In the spiritual world, the spirit extricates itself from within this astral polarity. Then the world content has only one side, so to speak. Yet this doesn't preclude the fact that this world content can be experienced from infinite different perspectives. This should sound as a contradiction only if we can't differentiate the spiritual perspective from the polarity of sympathy and antipathy. As long as we're unconsciously being carried within the polarization of these forces, any attempt to imagine the spiritual world will imperceptibly project there our feeling for private interior and shared exterior.
Here we arrive from another angle to what I wrote to Dana in the other thread. Momentary glimpses into higher states of being don't in themselves give us complete understanding. Even if we spent a lifetime in mystical meditation, we can still remain oblivious of the astral polarity. Then inevitably the intellect will be forced to postulate that dissociation will be dismantled only after death.
It's very difficult to explain these things in analytical way simply because it's not at all about things being explained in some abstract terms. There's no intellectual sequence of thoughts which when gone through, the last thought in the train will be "Aha, now I get it". We can get it only if we set in motion our whole being. Unless we feel that we can move not only our intellectual thoughts but also the soul forces of sympathy and antipathy, we will never understand even the direction in which true experiential understanding can be found.

Data section:
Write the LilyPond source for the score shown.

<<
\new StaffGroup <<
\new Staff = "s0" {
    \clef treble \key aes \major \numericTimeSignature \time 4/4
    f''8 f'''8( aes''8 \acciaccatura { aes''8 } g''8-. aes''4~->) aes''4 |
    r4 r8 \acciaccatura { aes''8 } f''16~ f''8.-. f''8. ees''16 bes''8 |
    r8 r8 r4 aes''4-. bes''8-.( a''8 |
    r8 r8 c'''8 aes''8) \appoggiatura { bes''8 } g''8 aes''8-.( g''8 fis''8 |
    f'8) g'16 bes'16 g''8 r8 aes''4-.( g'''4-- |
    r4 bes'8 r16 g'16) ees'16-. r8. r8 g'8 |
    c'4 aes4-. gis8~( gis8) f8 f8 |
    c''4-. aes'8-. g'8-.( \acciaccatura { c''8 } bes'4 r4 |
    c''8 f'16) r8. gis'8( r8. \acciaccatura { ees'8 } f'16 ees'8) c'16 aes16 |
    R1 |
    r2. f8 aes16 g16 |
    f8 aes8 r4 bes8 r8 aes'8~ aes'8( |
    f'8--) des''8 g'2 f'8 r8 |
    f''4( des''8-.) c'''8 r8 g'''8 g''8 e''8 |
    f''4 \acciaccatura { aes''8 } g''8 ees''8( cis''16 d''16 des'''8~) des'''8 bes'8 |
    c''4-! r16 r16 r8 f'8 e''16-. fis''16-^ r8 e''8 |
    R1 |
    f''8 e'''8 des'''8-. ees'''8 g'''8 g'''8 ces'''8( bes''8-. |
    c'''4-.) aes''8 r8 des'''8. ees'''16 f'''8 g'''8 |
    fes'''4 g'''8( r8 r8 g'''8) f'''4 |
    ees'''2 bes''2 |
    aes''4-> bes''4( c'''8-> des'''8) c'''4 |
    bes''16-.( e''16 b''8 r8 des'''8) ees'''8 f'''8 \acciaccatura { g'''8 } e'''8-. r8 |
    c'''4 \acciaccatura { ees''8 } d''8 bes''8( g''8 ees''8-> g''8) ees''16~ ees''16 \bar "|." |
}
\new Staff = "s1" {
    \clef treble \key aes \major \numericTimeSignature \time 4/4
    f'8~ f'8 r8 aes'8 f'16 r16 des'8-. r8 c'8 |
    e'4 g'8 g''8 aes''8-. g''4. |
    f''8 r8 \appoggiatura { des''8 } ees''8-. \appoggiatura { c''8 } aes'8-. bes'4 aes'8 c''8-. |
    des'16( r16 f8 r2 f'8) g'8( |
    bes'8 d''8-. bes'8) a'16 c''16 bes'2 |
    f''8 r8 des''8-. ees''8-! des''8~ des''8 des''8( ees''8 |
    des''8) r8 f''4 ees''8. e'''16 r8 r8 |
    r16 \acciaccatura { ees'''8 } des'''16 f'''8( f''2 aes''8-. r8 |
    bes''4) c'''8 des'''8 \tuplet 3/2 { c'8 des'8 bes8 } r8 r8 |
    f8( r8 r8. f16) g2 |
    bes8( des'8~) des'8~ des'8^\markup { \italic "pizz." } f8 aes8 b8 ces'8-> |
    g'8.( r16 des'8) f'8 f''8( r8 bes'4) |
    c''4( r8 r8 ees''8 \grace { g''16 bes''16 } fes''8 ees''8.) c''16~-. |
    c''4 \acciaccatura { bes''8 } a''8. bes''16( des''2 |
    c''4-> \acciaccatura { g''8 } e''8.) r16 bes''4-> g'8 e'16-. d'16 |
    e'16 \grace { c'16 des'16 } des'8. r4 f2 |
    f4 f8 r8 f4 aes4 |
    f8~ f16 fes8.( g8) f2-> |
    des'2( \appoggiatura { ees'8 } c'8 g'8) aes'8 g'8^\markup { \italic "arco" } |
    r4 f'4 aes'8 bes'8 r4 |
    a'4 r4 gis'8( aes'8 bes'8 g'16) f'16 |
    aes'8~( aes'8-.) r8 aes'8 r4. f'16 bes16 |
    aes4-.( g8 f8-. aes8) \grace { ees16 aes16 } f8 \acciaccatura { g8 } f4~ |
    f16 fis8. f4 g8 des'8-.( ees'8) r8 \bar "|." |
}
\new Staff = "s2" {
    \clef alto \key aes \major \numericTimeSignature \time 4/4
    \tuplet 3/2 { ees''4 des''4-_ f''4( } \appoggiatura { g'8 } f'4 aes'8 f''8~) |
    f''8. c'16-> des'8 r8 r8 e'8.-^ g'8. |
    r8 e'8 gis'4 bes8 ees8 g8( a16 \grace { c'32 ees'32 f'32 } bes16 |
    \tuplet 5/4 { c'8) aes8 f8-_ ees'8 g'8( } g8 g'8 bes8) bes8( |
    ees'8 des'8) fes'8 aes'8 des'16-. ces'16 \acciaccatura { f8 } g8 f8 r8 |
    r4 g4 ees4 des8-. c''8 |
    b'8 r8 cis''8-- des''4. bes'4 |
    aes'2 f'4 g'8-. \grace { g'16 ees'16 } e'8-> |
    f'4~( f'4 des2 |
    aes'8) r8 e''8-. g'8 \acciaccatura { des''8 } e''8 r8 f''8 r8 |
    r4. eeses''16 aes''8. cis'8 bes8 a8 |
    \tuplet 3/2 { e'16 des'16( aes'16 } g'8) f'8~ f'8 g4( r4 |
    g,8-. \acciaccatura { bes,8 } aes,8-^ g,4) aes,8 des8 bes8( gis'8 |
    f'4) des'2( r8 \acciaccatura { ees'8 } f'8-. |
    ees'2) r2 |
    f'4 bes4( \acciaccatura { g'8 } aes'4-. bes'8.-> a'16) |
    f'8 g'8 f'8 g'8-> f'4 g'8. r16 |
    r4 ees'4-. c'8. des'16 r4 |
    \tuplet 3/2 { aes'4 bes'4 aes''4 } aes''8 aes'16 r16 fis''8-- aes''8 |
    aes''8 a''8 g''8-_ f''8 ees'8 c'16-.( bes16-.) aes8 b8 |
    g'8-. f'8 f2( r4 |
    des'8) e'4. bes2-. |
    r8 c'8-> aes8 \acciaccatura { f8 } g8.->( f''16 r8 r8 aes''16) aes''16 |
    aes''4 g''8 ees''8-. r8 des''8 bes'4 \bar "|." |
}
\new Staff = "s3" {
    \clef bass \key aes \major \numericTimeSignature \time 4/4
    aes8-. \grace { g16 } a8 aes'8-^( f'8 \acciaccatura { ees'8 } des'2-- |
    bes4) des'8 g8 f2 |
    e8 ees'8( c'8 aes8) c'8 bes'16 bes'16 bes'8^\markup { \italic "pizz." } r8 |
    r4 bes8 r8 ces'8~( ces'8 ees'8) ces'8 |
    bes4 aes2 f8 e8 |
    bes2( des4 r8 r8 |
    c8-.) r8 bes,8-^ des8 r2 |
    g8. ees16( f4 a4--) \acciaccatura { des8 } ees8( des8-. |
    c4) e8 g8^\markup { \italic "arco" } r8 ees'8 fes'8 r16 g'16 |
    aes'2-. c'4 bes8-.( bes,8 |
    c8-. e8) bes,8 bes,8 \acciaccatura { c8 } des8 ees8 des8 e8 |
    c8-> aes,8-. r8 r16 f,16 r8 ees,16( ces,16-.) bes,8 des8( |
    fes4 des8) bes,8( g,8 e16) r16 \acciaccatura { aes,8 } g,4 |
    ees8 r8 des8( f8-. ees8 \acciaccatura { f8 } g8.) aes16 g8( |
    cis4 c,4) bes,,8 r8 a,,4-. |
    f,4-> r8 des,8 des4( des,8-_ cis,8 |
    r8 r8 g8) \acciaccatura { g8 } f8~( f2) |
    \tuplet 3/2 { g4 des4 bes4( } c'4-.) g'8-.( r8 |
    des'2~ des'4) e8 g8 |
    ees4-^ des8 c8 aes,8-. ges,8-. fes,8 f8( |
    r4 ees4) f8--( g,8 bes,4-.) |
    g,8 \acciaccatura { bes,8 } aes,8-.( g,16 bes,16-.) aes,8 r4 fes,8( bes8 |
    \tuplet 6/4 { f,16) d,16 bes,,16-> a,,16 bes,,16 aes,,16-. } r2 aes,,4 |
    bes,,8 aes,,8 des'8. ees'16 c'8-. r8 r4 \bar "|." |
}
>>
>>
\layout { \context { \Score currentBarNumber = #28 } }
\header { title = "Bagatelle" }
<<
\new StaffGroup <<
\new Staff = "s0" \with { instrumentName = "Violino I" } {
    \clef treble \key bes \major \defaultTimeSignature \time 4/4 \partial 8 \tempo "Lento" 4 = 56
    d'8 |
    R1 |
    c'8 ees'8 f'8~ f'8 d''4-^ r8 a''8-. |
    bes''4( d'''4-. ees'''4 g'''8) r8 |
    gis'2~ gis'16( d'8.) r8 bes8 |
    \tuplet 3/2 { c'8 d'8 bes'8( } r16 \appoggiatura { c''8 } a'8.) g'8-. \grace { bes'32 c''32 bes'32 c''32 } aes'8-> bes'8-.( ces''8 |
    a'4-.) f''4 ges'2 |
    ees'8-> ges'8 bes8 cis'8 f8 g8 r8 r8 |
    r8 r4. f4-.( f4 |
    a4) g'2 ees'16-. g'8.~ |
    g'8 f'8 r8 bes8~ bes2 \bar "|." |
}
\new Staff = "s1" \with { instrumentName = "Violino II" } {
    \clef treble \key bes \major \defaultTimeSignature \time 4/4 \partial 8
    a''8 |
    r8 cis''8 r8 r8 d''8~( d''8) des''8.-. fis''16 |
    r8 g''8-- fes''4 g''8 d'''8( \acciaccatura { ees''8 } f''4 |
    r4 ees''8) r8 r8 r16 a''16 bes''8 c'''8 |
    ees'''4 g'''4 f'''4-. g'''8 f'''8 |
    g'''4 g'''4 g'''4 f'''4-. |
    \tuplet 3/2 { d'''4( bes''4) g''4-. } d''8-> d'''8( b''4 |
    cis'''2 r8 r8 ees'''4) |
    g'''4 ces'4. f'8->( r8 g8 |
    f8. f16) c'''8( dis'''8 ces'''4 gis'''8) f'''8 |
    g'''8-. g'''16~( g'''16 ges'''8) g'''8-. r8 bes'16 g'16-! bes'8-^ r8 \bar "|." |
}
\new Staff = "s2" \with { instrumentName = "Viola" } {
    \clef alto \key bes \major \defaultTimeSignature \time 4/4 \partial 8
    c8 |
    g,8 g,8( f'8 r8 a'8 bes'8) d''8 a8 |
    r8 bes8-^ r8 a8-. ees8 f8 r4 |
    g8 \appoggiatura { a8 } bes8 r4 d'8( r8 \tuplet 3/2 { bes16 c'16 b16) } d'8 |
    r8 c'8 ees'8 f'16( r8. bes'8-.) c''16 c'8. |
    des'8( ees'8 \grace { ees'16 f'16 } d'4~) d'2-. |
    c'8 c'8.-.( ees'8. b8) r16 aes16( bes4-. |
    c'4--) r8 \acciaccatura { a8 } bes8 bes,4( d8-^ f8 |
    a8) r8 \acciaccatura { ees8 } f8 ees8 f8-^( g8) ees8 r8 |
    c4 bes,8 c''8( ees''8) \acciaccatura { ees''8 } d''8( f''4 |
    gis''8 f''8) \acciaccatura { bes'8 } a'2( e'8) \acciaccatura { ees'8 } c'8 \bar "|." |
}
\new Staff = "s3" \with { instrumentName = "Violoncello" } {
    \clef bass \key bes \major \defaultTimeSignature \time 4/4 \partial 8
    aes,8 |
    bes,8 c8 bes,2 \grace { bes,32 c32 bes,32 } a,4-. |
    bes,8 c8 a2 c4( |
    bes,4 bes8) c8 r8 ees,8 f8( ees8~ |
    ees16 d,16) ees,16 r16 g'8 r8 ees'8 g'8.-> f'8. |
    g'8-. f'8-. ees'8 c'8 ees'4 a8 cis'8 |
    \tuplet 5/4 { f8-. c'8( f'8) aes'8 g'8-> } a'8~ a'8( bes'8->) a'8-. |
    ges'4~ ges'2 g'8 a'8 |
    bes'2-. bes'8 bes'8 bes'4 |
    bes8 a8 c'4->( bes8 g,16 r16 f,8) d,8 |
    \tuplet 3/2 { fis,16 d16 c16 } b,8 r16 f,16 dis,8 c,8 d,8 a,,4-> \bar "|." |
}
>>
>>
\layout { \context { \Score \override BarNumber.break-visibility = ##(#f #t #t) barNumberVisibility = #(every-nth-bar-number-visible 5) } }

Task instructions:
**A.** Rewrite the passage on the spiritual world and astral polarity from "It's very difficult" up to and including "can be found.", substituting "rational" for "intellectual".
**B.** Carry the passage on the spiritual world and astral polarity forward from its final sentence.

Task responses:
**A.**
It's very difficult to explain these things in analytical way simply because it's not at all about things being explained in some abstract terms. There's no rational sequence of thoughts which when gone through, the last thought in the train will be "Aha, now I get it". We can get it only if we set in motion our whole being. Unless we feel that we can move not only our rational thoughts but also the soul forces of sympathy and antipathy, we will never understand even the direction in which true experiential understanding can be found.

**B.**
Nevertheless, we have no choice but approximate asymptotically these things in the intellect. The different beings in the spiritual world are no more a contradiction than the existence of our own states of being as spread in time. Actually, as far as the intellect is concerned, the integration of memory is the only way through which we can gain some intuition about the spiritual realm. Just as the distinct states of our metamorphosis are integrated through memory-Intuition that lives on 'our' side of being, so the perspectives of beings in the spiritual world are like spread out memory-states which can be grasped through overarching Intuition. This in itself explains the seeming paradox of different perspectives. Note that when we remember a past state of our own life, we are not returning to the absolutely same state. If that was to happen it would feel as time has been rewound and we'll begin to live again from that point onward without having the chance to know that we were teleported there from somewhere else. Instead, we are perfectly aware that we experience meaning which makes sense of (explains) our current state by tracing how its relation to memory perspectives. In a similar sense, the world wouldn't be what it is without the metamorphoses of all those perspectives of being, which form the collective world-memory.
When we encompass in memory the stream of states that have led us through the university, we understand this as a totality united by the idea of getting a degree. In a similar sense, in the spiritual world all this memory of all possible states of being are experienced from the same side - the only side - of being. Different beings are perspectives which make different degrees of sense of the totality. It makes no sense to ask in the spiritual world to whom this or that memory state belongs. We can trace the spiritual being that has lived through these memory states but in the spiritual world they belong to the Cosmos, they are not private property of some being. The only question is can I make coherent sense of the totality. To make sense means to live in the ideas that explain the metamorphoses that we encompass.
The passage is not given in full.